+++ Record excerpts +++

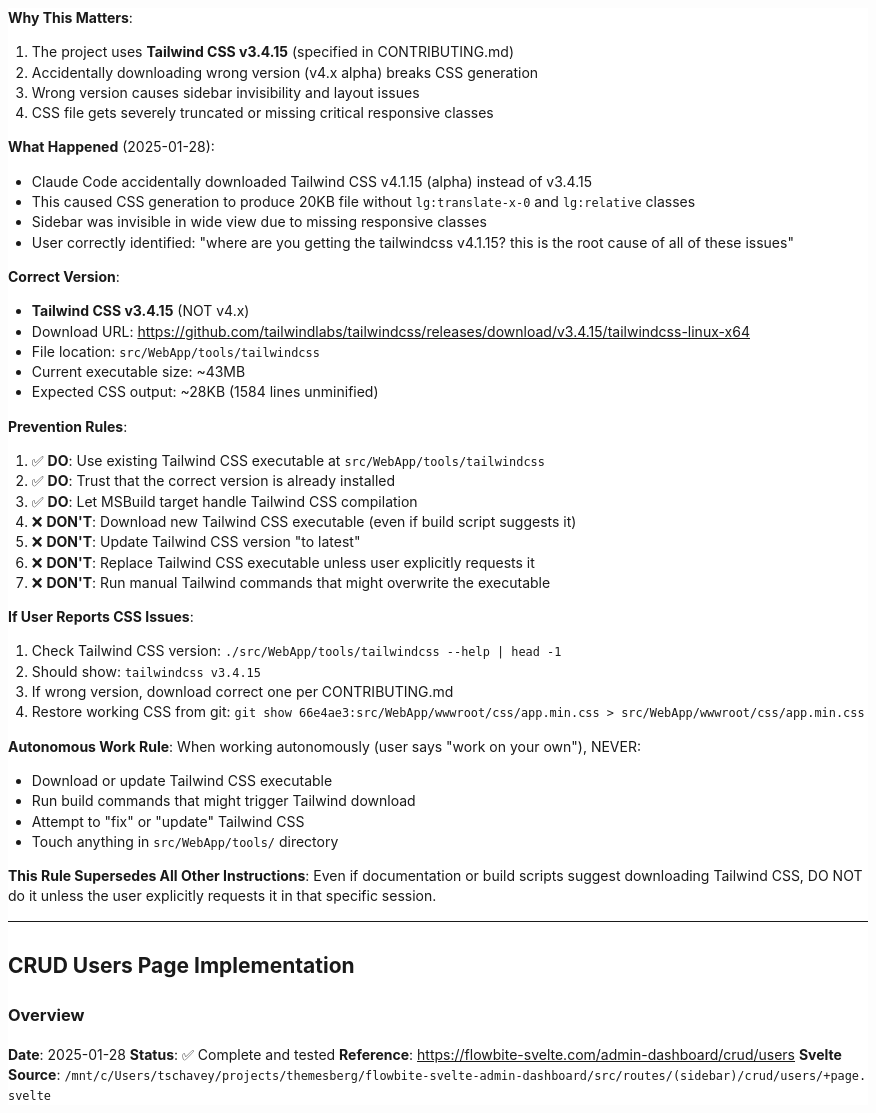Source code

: **Why This Matters**:
1. The project uses **Tailwind CSS v3.4.15** (specified in CONTRIBUTING.md)
2. Accidentally downloading wrong version (v4.x alpha) breaks CSS generation
3. Wrong version causes sidebar invisibility and layout issues
4. CSS file gets severely truncated or missing critical responsive classes

**What Happened** (2025-01-28):
- Claude Code accidentally downloaded Tailwind CSS v4.1.15 (alpha) instead of v3.4.15
- This caused CSS generation to produce 20KB file without `lg:translate-x-0` and `lg:relative` classes
- Sidebar was invisible in wide view due to missing responsive classes
- User correctly identified: "where are you getting the tailwindcss v4.1.15? this is the root cause of all of these issues"

**Correct Version**:
- **Tailwind CSS v3.4.15** (NOT v4.x)
- Download URL: https://github.com/tailwindlabs/tailwindcss/releases/download/v3.4.15/tailwindcss-linux-x64
- File location: `src/WebApp/tools/tailwindcss`
- Current executable size: ~43MB
- Expected CSS output: ~28KB (1584 lines unminified)

**Prevention Rules**:
1. ✅ **DO**: Use existing Tailwind CSS executable at `src/WebApp/tools/tailwindcss`
2. ✅ **DO**: Trust that the correct version is already installed
3. ✅ **DO**: Let MSBuild target handle Tailwind CSS compilation
4. ❌ **DON'T**: Download new Tailwind CSS executable (even if build script suggests it)
5. ❌ **DON'T**: Update Tailwind CSS version "to latest"
6. ❌ **DON'T**: Replace Tailwind CSS executable unless user explicitly requests it
7. ❌ **DON'T**: Run manual Tailwind commands that might overwrite the executable

**If User Reports CSS Issues**:
1. Check Tailwind CSS version: `./src/WebApp/tools/tailwindcss --help | head -1`
2. Should show: `tailwindcss v3.4.15`
3. If wrong version, download correct one per CONTRIBUTING.md
4. Restore working CSS from git: `git show 66e4ae3:src/WebApp/wwwroot/css/app.min.css > src/WebApp/wwwroot/css/app.min.css`

**Autonomous Work Rule**:
When working autonomously (user says "work on your own"), NEVER:
- Download or update Tailwind CSS executable
- Run build commands that might trigger Tailwind download
- Attempt to "fix" or "update" Tailwind CSS
- Touch anything in `src/WebApp/tools/` directory

**This Rule Supersedes All Other Instructions**:
Even if documentation or build scripts suggest downloading Tailwind CSS, DO NOT do it unless the user explicitly requests it in that specific session.

---

## CRUD Users Page Implementation

### Overview
**Date**: 2025-01-28
**Status**: ✅ Complete and tested
**Reference**: https://flowbite-svelte.com/admin-dashboard/crud/users
**Svelte Source**: `/mnt/c/Users/tschavey/projects/themesberg/flowbite-svelte-admin-dashboard/src/routes/(sidebar)/crud/users/+page.svelte`
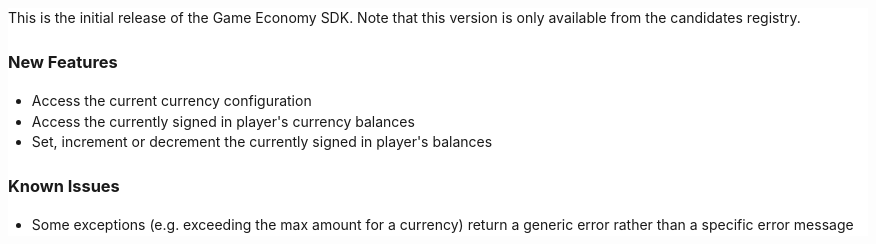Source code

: This is the initial release of the Game Economy SDK. Note that this version is only available from the candidates registry.

### New Features

* Access the current currency configuration
* Access the currently signed in player's currency balances
* Set, increment or decrement the currently signed in player's balances

### Known Issues

* Some exceptions (e.g. exceeding the max amount for a currency) return a generic error rather than a specific error message
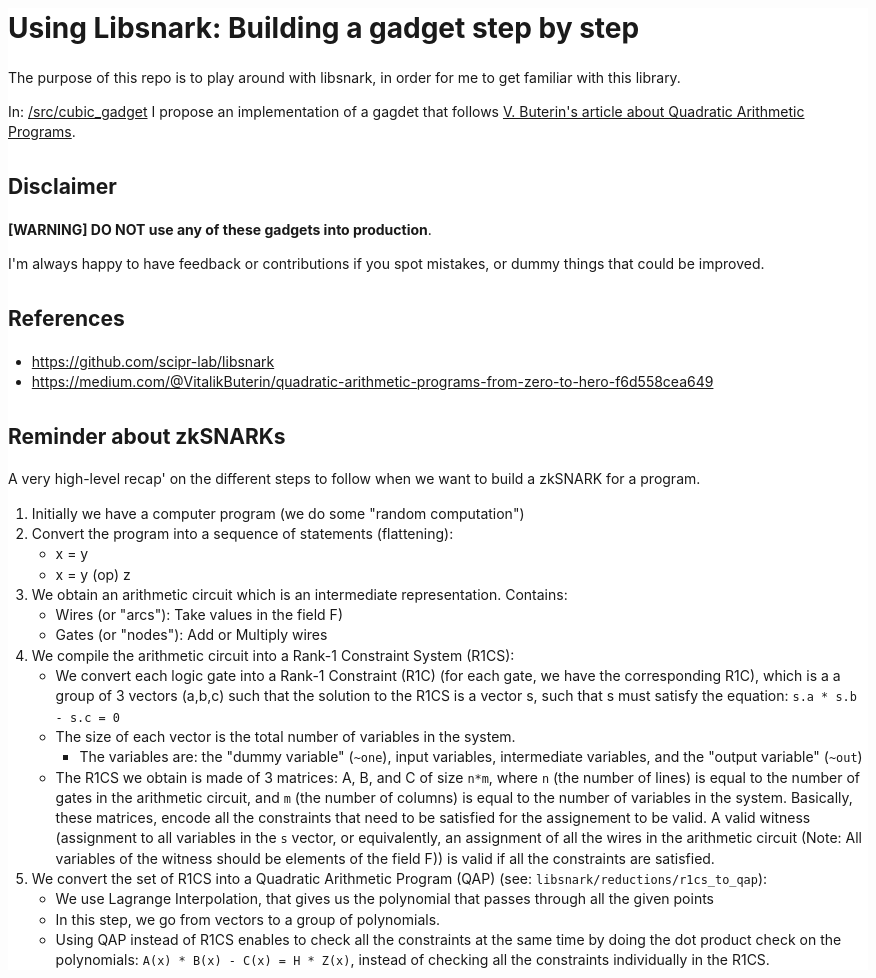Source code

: # Using Libsnark: Building a gadget step by step

The purpose of this repo is to play around with libsnark, in order for me to get familiar with this library.

In: [/src/cubic_gadget](https://github.com/AntoineRondelet/libsnark-playground/blob/master/src/cubic_gadget/cubic_gadget.cpp) I propose an implementation of a gagdet that follows [V. Buterin's article about Quadratic Arithmetic Programs](https://medium.com/@VitalikButerin/quadratic-arithmetic-programs-from-zero-to-hero-f6d558cea649).

## Disclaimer

**[WARNING] DO NOT use any of these gadgets into production**.

I'm always happy to have feedback or contributions if you spot mistakes, or dummy things that could be improved.

## References

- https://github.com/scipr-lab/libsnark
- https://medium.com/@VitalikButerin/quadratic-arithmetic-programs-from-zero-to-hero-f6d558cea649

## Reminder about zkSNARKs

A very high-level recap' on the different steps to follow when we want to build a zkSNARK for a program.

1. Initially we have a computer program (we do some "random computation")
2. Convert the program into a sequence of statements (flattening):
    - x = y
    - x = y (op) z
3. We obtain an arithmetic circuit which is an intermediate representation. Contains:
    - Wires (or "arcs"): Take values in the field F)
    - Gates (or "nodes"): Add or Multiply wires
4. We compile the arithmetic circuit into a Rank-1 Constraint System (R1CS):
    - We convert each logic gate into a Rank-1 Constraint (R1C) (for each gate, we have the corresponding R1C), which is a a group of 3 vectors (a,b,c) such that the solution to the R1CS is a vector s, such that s must satisfy the equation: `s.a * s.b - s.c = 0`
    - The size of each vector is the total number of variables in the system.
        - The variables are: the "dummy variable" (`~one`), input variables, intermediate variables, and the "output variable" (`~out`)
    - The R1CS we obtain is made of 3 matrices: A, B, and C of size `n*m`, where `n` (the number of lines) is equal to the number of gates in the arithmetic circuit, and `m` (the number of columns) is equal to the number of variables in the system. Basically, these matrices, encode all the constraints that need to be satisfied for the assignement to be valid. A valid witness (assignment to all variables in the `s` vector, or equivalently, an assignment of all the wires in the arithmetic circuit (Note: All variables of the witness should be elements of the field F)) is valid if all the constraints are satisfied.
5. We convert the set of R1CS into a Quadratic Arithmetic Program (QAP) (see: `libsnark/reductions/r1cs_to_qap`):
    - We use Lagrange Interpolation, that gives us the polynomial that passes through all the given points
    - In this step, we go from vectors to a group of polynomials.
    - Using QAP instead of R1CS enables to check all the constraints at the same time by doing the dot product check on the polynomials: `A(x) * B(x) - C(x) = H * Z(x)`, instead of checking all the constraints individually in the R1CS.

+++

Task goal:
Exact repetition is the task: every line from the start of the data to the line with "- **Tailwind CSS v3.4.15** (NOT v4.x)", inclusive, and none after it, pictures omitted.

Response to the task:
Source code

: **Why This Matters**:
1. The project uses **Tailwind CSS v3.4.15** (specified in CONTRIBUTING.md)
2. Accidentally downloading wrong version (v4.x alpha) breaks CSS generation
3. Wrong version causes sidebar invisibility and layout issues
4. CSS file gets severely truncated or missing critical responsive classes

**What Happened** (2025-01-28):
- Claude Code accidentally downloaded Tailwind CSS v4.1.15 (alpha) instead of v3.4.15
- This caused CSS generation to produce 20KB file without `lg:translate-x-0` and `lg:relative` classes
- Sidebar was invisible in wide view due to missing responsive classes
- User correctly identified: "where are you getting the tailwindcss v4.1.15? this is the root cause of all of these issues"

**Correct Version**:
- **Tailwind CSS v3.4.15** (NOT v4.x)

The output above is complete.